Perhaps the most important difference we can make in the world is being faithful to what God has put in front of us—what he has called us to, for this very moment. It might not be what we’d planned or hoped or dreamed. But it will be good, meaningful work.

Maybe you, like me, have a family member to care for, to put their needs ahead of yours. My world right now is the little two bedroom condo I share with my mom, down the road from the church in which I was baptized as an infant. My world is quiet, slow coffee in the next room over from mom. It’s driving her to work in the morning and picking her up when she’s ready to come home. It’s waiting in line outside of Trader Joe’s in the heat, in a mask, to buy groceries and cook dinner for her. We eat together and cry together and laugh together. We FaceTime my brother and make sure we’ve filled out his college forms, doing things that my dad used to be in charge of. We sit on the porch at the end of the day, sipping wine, watching the sunset, listening to the cicadas in the late summer humidity. We watch an episode of BBC and go to bed. We wake up in the morning and do it again.

And especially in this new COVID-lockdown world, as people struggle to make ends meet and provide for their families, there is still good work to do in the community. For me, this past spring, that was dropping off groceries, once or twice a week, to struggling families in lower income neighborhoods, through a pop-up pantry that two women at my church started. This was one of the first things that brought me out of quarantine, self-centered mode in May. But, if you can’t give time, you may still have resources to give to food pantries or homeless shelters.

As the days and months of this new life have passed, God has surprised both me and my mom.
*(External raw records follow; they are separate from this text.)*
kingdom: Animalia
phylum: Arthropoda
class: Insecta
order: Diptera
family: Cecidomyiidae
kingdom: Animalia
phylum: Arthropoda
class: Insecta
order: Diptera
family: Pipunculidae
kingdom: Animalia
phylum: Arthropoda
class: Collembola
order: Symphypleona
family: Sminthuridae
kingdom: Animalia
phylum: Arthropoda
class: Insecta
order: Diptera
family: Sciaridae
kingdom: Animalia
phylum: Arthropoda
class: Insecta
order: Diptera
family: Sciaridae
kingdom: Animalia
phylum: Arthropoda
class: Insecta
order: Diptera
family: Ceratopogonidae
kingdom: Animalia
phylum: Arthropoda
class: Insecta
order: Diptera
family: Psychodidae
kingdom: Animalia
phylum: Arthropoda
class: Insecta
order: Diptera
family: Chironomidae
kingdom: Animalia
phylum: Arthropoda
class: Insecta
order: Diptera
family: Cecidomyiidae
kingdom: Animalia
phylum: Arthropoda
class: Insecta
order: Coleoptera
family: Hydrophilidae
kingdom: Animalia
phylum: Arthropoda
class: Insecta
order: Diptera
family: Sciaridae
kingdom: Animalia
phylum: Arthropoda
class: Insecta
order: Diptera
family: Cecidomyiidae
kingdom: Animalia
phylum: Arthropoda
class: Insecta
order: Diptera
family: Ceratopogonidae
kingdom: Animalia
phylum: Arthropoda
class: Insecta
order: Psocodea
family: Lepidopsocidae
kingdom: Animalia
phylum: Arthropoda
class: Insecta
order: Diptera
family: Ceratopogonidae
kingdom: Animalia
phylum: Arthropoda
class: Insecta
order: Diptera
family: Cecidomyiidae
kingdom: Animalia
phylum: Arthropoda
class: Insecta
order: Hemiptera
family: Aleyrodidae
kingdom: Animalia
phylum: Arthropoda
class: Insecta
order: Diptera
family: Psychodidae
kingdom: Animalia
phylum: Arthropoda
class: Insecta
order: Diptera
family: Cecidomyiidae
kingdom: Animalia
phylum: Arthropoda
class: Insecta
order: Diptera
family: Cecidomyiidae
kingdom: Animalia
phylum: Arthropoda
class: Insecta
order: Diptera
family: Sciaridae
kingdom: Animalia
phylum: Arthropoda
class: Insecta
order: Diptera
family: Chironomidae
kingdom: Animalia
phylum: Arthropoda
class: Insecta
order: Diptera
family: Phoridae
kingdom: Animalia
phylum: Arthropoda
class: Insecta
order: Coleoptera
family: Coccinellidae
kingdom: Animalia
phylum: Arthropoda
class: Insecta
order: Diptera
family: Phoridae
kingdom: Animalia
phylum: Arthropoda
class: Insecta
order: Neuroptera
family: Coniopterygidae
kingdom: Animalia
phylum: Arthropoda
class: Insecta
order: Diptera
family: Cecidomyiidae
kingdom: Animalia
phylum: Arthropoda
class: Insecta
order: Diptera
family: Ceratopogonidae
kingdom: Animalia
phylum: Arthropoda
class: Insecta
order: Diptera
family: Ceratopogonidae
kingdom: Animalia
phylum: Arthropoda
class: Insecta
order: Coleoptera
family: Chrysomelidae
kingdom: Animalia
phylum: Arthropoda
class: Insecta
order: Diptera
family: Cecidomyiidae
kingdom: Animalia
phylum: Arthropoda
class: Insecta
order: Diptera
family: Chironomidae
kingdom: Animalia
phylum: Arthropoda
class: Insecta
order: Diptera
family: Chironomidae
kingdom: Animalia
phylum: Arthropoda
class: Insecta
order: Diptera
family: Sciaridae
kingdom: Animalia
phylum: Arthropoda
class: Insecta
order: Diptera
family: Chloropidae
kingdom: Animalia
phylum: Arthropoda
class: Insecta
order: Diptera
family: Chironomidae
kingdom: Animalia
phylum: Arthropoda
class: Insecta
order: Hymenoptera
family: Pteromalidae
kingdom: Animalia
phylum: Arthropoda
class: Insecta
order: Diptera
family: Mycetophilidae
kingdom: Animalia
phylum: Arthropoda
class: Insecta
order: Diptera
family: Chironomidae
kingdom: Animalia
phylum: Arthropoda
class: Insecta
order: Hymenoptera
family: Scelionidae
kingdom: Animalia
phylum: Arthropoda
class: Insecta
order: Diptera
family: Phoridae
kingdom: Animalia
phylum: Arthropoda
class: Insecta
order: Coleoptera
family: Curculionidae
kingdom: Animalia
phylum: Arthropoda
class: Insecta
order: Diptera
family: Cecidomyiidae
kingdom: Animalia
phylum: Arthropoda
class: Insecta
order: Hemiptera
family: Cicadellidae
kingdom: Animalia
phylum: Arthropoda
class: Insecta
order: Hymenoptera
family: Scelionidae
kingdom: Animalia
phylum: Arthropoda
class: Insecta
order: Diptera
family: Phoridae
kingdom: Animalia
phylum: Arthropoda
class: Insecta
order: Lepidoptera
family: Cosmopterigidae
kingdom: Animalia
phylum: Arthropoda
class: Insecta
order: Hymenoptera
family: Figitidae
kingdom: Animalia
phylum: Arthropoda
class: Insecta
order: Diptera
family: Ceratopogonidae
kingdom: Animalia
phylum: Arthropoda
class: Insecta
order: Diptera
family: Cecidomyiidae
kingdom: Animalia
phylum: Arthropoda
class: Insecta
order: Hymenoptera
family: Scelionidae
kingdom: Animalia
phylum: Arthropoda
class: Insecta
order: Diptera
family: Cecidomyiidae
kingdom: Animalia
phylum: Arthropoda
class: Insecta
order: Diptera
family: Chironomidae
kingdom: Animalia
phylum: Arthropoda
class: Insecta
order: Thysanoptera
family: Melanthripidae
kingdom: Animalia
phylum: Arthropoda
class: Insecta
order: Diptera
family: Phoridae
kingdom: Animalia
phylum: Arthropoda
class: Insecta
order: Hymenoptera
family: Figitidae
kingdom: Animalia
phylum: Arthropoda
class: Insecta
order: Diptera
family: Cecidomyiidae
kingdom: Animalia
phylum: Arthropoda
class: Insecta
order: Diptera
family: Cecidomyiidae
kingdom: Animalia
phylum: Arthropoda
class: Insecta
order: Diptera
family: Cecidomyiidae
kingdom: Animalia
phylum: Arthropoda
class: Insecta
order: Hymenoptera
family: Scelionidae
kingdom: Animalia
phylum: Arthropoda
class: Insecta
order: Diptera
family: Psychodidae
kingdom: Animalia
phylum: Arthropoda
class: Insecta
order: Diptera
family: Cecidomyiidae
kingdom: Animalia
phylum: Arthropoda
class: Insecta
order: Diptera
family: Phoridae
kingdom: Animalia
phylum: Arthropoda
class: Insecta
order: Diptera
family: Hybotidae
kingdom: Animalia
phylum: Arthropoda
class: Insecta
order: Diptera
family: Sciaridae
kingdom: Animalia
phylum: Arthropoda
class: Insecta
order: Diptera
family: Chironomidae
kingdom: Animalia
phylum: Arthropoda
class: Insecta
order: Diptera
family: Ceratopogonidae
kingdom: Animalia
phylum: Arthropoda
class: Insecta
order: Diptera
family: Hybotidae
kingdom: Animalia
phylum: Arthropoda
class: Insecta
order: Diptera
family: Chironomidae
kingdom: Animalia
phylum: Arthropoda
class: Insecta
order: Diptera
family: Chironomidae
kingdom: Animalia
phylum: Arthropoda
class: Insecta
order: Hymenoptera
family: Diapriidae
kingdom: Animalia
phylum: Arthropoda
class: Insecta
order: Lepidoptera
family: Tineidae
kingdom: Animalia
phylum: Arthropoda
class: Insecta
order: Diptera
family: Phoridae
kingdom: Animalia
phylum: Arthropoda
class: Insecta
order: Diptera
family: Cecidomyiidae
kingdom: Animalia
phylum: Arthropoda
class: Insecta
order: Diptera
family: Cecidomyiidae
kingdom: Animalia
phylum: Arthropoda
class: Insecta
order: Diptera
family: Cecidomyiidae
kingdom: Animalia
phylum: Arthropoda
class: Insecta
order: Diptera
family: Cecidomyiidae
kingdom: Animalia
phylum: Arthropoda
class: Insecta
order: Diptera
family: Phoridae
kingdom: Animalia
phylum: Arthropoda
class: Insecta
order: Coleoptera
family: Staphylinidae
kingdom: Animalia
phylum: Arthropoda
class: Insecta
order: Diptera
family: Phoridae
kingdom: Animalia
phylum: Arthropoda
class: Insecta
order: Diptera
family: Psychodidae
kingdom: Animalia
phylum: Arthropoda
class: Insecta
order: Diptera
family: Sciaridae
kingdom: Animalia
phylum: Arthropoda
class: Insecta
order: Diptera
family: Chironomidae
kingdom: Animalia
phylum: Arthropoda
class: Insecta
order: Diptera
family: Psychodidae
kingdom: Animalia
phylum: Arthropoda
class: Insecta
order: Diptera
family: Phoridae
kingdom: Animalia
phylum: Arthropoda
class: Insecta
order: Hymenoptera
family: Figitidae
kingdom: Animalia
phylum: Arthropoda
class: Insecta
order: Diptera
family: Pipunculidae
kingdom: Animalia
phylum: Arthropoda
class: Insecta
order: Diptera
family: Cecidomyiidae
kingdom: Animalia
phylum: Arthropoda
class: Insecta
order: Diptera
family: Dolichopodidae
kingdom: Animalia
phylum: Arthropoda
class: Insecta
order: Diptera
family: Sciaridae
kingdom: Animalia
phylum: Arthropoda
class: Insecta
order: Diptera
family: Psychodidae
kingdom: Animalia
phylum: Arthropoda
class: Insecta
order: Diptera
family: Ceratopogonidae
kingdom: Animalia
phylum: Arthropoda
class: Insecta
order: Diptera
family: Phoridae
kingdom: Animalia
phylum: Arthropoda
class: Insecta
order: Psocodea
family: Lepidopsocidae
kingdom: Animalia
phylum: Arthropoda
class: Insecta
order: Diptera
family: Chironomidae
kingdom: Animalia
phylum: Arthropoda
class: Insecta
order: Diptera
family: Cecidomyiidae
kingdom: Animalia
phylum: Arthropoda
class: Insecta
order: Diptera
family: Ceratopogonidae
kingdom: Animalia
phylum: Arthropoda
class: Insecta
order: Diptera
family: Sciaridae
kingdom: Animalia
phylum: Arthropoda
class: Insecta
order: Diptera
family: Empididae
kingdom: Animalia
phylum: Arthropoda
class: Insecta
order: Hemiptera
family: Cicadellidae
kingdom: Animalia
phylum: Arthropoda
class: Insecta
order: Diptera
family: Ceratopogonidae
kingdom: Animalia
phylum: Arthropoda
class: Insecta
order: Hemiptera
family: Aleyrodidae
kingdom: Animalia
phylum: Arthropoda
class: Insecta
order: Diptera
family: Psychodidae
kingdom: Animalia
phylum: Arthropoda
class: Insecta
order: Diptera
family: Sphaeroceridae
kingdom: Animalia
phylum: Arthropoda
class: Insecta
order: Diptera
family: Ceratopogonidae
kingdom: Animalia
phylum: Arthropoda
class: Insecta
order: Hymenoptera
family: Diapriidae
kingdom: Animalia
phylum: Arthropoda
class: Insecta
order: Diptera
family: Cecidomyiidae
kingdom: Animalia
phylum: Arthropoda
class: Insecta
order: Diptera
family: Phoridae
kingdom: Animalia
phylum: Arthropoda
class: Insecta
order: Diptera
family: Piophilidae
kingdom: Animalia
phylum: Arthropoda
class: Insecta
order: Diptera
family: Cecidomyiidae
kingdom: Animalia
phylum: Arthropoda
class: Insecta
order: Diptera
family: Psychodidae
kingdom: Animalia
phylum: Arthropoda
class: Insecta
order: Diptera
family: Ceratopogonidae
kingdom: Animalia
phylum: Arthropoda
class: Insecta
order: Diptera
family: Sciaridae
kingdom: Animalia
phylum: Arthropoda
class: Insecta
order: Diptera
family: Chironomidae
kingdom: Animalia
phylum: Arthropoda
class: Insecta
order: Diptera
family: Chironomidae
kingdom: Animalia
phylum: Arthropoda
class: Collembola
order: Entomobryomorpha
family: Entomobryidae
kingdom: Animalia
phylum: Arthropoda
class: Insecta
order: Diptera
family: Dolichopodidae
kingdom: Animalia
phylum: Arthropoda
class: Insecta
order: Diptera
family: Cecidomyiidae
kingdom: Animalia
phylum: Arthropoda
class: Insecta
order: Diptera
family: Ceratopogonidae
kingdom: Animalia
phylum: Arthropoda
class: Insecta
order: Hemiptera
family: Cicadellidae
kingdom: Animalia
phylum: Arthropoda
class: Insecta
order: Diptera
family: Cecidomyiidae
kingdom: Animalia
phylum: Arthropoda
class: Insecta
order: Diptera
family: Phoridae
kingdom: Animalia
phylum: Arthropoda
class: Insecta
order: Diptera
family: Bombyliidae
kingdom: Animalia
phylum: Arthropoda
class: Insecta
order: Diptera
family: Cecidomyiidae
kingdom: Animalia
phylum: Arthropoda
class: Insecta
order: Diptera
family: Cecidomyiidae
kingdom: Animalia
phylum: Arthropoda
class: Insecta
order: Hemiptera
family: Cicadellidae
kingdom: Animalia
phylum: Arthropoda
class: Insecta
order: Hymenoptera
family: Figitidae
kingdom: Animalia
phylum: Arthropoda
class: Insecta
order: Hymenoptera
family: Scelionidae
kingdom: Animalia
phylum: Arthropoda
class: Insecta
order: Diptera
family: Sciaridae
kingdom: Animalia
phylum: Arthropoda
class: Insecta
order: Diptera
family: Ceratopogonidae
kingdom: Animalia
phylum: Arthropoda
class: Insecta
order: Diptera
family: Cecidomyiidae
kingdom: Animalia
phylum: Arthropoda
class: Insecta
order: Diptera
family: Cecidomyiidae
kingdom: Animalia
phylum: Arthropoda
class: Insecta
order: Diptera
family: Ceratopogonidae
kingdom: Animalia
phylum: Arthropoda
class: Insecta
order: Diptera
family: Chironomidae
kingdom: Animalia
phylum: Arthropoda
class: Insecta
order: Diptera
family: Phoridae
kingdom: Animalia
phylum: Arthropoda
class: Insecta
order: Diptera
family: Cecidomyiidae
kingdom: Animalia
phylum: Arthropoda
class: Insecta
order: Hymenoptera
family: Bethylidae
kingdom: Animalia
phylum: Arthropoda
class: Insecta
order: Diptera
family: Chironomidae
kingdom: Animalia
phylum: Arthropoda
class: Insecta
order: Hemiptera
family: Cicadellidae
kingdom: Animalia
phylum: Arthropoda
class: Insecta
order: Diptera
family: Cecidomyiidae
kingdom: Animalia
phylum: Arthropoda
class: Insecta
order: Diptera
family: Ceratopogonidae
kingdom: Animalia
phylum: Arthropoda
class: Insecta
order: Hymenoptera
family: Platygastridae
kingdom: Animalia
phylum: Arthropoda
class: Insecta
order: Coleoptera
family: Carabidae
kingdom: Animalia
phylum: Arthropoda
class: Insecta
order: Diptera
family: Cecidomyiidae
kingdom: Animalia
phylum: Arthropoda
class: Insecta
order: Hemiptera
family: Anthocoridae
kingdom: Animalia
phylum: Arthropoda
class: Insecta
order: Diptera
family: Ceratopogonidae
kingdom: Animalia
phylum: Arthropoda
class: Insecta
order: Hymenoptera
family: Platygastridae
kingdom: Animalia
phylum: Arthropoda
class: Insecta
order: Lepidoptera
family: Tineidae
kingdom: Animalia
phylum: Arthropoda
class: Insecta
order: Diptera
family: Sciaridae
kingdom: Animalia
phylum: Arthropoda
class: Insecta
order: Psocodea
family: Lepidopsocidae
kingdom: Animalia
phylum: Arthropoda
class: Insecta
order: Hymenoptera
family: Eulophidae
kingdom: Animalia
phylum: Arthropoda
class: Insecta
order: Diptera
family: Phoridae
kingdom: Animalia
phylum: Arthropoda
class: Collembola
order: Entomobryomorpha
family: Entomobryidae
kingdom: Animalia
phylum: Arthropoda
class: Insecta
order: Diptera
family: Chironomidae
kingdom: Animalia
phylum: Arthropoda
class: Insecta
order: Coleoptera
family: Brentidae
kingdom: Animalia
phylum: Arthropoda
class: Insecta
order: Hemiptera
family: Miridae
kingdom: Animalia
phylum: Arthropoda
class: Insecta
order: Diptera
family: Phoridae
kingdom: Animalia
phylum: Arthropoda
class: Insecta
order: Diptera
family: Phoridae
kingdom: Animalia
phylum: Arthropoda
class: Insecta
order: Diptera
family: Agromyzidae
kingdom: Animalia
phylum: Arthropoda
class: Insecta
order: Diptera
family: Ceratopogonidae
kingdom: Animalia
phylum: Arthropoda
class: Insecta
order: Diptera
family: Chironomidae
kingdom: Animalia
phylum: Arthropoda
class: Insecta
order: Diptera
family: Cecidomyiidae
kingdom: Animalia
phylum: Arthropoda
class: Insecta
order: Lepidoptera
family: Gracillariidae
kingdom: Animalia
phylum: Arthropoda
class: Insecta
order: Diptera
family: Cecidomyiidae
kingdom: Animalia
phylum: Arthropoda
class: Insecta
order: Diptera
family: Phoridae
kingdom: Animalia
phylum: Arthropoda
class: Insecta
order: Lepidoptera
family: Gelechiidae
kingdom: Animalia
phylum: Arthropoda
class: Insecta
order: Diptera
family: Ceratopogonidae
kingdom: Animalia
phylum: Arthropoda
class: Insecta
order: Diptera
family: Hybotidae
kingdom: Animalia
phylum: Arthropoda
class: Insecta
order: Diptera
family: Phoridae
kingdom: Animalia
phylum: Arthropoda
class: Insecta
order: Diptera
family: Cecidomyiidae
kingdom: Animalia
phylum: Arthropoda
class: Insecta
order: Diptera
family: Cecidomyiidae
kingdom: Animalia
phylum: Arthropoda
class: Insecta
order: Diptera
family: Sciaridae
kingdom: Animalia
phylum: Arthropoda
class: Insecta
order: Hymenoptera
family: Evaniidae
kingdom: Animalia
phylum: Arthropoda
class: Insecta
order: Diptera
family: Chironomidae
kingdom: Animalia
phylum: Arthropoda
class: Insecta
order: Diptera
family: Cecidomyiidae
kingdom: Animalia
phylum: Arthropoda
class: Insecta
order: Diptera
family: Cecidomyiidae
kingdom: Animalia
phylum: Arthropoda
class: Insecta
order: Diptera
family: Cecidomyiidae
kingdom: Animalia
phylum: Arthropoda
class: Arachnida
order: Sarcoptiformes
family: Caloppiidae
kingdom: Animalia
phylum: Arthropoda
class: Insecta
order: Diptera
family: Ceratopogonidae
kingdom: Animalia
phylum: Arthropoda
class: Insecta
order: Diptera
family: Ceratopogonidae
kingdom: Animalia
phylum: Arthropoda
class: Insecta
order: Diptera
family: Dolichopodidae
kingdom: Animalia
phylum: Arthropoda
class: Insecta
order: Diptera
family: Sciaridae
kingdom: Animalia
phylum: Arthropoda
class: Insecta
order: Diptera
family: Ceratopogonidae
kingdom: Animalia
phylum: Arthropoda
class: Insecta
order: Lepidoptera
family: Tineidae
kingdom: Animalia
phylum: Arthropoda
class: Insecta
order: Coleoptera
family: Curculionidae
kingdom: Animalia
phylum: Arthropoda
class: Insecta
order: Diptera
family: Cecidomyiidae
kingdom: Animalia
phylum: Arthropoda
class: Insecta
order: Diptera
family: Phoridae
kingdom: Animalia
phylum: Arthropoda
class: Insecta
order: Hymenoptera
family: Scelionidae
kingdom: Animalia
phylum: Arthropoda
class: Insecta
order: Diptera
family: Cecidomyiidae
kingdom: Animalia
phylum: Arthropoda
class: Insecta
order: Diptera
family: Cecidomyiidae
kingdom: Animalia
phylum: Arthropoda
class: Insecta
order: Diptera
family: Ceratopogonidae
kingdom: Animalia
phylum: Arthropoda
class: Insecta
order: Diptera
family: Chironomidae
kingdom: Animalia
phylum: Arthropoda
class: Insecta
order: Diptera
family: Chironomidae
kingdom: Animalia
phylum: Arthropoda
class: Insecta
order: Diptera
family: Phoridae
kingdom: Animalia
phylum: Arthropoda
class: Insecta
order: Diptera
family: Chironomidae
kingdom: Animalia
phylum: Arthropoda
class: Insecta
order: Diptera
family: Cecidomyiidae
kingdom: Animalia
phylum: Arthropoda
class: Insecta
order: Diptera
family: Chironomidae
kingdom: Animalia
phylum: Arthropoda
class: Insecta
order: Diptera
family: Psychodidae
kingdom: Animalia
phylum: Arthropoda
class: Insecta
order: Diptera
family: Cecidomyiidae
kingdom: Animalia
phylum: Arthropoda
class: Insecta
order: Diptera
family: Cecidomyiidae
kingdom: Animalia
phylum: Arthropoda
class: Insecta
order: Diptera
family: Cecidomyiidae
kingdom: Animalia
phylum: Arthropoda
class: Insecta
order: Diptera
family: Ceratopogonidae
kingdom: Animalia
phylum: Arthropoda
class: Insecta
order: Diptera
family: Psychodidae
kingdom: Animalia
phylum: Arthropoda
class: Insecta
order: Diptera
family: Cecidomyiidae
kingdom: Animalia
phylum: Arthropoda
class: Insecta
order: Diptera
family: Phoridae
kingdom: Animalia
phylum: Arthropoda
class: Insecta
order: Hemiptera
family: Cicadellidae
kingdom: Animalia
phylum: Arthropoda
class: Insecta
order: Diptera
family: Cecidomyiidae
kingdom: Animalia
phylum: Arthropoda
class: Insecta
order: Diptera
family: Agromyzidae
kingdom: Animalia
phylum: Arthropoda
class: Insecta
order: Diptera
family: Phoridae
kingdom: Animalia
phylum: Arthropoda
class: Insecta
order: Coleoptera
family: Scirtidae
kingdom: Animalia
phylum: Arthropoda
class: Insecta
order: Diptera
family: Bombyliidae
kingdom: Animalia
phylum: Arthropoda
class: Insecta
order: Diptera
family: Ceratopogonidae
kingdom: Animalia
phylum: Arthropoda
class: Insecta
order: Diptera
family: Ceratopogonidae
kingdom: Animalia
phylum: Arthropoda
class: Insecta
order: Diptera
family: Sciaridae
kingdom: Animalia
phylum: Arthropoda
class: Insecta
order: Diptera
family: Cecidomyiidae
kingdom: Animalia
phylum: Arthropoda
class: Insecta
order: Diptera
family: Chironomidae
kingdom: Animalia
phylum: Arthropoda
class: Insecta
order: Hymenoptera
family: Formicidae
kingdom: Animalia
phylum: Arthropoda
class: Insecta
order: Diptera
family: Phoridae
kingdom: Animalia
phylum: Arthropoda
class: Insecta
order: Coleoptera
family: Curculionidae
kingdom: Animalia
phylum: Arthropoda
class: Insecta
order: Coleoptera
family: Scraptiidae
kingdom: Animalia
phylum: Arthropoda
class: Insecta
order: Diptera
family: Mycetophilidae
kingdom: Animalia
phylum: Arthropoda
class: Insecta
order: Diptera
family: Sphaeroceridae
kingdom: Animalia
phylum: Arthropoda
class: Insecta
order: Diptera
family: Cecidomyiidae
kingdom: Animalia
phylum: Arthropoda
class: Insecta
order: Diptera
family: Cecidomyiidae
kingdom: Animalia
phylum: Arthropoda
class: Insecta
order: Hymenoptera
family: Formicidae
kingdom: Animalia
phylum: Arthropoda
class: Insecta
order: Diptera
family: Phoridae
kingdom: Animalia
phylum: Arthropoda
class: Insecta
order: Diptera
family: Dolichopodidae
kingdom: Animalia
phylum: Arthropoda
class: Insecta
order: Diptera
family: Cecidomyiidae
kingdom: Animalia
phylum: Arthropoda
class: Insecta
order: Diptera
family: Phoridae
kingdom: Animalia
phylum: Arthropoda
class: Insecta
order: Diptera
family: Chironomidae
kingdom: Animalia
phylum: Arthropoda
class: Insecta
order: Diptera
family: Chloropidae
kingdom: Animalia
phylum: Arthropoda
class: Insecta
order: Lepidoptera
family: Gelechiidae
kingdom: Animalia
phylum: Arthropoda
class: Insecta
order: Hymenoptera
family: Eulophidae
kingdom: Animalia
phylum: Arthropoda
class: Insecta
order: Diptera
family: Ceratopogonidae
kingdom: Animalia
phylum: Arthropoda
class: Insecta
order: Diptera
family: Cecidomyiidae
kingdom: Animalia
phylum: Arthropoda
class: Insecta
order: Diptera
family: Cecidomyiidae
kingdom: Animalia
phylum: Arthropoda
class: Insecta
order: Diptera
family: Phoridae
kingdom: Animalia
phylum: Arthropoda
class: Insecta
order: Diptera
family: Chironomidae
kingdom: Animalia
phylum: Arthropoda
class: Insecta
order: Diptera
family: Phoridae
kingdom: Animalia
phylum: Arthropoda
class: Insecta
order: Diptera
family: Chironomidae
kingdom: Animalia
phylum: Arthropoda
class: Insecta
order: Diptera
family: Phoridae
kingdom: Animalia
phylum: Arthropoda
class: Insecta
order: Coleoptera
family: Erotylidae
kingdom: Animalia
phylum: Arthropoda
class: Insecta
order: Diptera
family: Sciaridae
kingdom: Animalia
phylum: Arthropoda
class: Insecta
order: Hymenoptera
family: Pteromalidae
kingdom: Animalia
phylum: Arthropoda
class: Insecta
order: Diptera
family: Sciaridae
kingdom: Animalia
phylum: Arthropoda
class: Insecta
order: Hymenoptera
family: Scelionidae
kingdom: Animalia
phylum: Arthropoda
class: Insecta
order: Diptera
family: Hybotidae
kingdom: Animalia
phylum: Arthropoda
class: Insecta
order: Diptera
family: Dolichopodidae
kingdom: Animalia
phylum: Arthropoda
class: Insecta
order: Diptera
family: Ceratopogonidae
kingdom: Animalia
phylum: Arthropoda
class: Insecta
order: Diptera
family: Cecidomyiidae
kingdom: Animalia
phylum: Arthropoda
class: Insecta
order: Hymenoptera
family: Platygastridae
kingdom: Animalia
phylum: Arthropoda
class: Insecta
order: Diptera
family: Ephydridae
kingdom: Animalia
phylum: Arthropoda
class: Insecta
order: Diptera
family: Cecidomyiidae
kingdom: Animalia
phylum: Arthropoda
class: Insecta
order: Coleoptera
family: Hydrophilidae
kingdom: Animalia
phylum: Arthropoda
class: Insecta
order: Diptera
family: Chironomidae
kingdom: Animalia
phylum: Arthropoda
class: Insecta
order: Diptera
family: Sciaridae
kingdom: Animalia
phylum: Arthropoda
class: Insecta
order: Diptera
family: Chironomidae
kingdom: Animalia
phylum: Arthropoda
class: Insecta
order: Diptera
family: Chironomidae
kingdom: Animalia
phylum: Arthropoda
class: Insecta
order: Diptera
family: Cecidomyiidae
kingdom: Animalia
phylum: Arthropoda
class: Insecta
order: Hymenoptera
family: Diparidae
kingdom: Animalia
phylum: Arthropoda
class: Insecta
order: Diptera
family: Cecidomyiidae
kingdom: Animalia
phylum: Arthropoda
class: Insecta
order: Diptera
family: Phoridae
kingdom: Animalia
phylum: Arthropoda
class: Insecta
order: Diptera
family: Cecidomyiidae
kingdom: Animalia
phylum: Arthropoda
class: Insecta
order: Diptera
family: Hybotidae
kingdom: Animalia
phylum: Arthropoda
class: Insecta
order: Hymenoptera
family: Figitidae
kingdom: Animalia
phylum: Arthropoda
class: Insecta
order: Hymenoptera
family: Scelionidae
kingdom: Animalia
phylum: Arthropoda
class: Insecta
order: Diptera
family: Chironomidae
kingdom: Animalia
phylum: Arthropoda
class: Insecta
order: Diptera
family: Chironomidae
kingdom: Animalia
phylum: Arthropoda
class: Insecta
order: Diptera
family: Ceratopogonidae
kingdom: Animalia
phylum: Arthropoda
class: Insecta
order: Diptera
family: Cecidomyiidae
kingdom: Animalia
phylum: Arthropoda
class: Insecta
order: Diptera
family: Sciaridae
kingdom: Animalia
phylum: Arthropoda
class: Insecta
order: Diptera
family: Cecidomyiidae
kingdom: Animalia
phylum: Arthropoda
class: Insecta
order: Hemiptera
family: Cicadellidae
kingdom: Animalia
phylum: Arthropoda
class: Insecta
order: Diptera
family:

He’s met us in our pain and need as we read scripture and pray in the mornings. He’s provided for us in ways we couldn’t have prayed for because the answers weren’t even on our horizons of possibility. He’s given us little joys, ways to serve, and gifts that remind us he still sees and cares for our personal longings.

Our Lord has been working for us in the waiting. The waiting isn’t over, but I’m finding that the longer I’ve practiced waiting—the more time I’ve spent seeking the face of Jesus, the more time that I take making big decisions, and the more time that I practice faithfulness in the responsibilities he’s given to me—the more endurance I have. I hope that you, even if you’re in a life circumstance you would never have chosen, will find peace and a deeper joy as you wait. Whether it takes months or years for your desires to be fulfilled, or if they never come to pass, God is still there with you. He still loves you and wants you to find your purpose, and your milestones, in His calling to love and serve others.